Telefon ve tabletler, çocukların gelişimini engelliyor ve hayatlarının en
önemli zamanlarını boşa geçiriyorlar. Telefon, tablet ve sosyal medya ile
meşgul olmaktan zihinsel olarak gelişmiyorlar. Eğitiminden geri
kalıyorlar.
Ailelerin
çoğunun şikâyeti, çocuğumuz çalışmıyor. Peki çalışmayan bu çocuk, vaktini
nereye harcıyor? Ailesine yardımcı olacak bir işte çalışmadığına göre sosyal
medya ve gereksiz arkadaşlıklarla vakit öldürmekten başka ne yapıyor?
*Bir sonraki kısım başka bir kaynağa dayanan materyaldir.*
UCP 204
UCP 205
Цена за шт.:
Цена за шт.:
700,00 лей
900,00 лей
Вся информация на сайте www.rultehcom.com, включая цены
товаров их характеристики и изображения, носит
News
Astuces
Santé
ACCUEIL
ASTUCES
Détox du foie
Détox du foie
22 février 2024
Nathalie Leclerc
Tüm
zihinsel yorgunlukları maalesef bu teknolojik ürünlerden ve sosyal medyadan
kaynaklanmaktadır. “Şu videoyu bir izleyeyim hele, şu paylaşıma bir bakayım,
dur buna bir cevap yazayım diye diye saatlerce geçen bir zaman israfı ortaya
çıkmaktadır. Bu yetmiyormuş gibi saatlerce ekranın başında ve odaklanan gözler
beyinde büyük yorgunluğa sebep olmaktadır. Çocuk elinden telefonu bıraktığı
gibi kendini bilinmez bir yorgunluğun içinde buluyor. Tek bir sayfa kitap
okumadan… Z kuşağı deyip öğrencilerin başını teknolojik araçlardan kitaba
yönlendirmek lazım. Aksi halde öğrenciler 3F'ye kurban olurlar. (Fuhuş, futbol,
festival)
Bu kadar sene
okula gönderip de birkaç net yapamayan öğrencinin başarısızlığın altında yatan
neden mutlaka sorgulanmalı. Herkesin ful yapmasını bekleyemeyiz, ama sıfır
çekecek kadar da değil. Geçmişe nazaran ailelerin çocuklarını okutması yönünden
ciddi bir gayretin varlığı inkâr edilemez. Kaynak sıkıntısı da yok. Sorun ya
eğitim sisteminde ya da öğrenci de. Sorun öğrencideyse okumak istemiyorsa
sosyal hayattan bir meslek öğretilip hayata atılması, geleceği adına daha
hayırlı olur. Okumak istemeyeni zorla lise mezunu yapıp sonra hayata atılmasını
beklemek zaman kaybıdır. 18-20 yaşına kadar eline bir şey almamış ve her isteği
yerine getirilen bir genci getir götür işlerinde çalıştırmak çok zor. Hele bu,
burnundan kıl aldırmayan Z kuşağı genç ise çok daha zor.
Eğitimde
kritik zaman denen bir dönem var. Zamanında öğrenilemeyen şeyler sonradan ya
hiç öğrenilmez ya da öğrenilse bile istenen kıvama gelmez. Belli bir yaştan
sonra araba kullanmayı öğrenen insanları gözlemlemişseniz ne demek istediğimi
çok iyi anlarsınız. Yıllar üzerinden geçmesine rağmen arabayı kullanış
şekilleri hala acemice olan insanlar var.
Batıya
yaranma adına herkesi diplomalı göstermek için çocukları küçük yaşta meslek
eğitiminden mahrum bırakıyoruz. Sonradan okul okuma isteği olmayınca veya
sınavlarda başarısız olunca korkuluk gibi ortalıkta kalıyor. İşsizler ordusuna
bir üye daha yetiştirmiş oluyoruz bu şekilde. Zorlamayla okula gönderilip sınıf
tekrarı da olmayınca ağır aksak giden bir tekerlek misali gibi 4 yılın sonunda
bir diplomaya sahip oluyorlar. Peki, sonra… Bir dönercide veya markette asgari
ücretin de altında amele gibi 12 saat çalışıyor. Tecrübeye dayalı bir meslek
yok, bu saatten sonra askerlik, evlilik, aile derken hayat ondan kendi ayakları
üzerinden durması için para kazanmasını bekliyor.
Okuduğu okul,
göstermelik; aldığı diploma da bir kâğıt parçası olarak kalıyor ellerde. Bir
hayat daha heba edildi. Bir yıldız daha kayıp gitti… Peki, eğitimin amacı,
diplomalı işsiz bireyler yetiştirmek midir? Hayır daha da ötesidir... Eğitimin
amacı, daha ulvi bir gaye içindir. Bu ulvi gayemizi unutursak veya ondan
saparsak çıkılmaz yollara sapmış oluruz.
Rabbim; bizi,
amacından sapan yollardan uzaklaştırıp muhafaza etsin.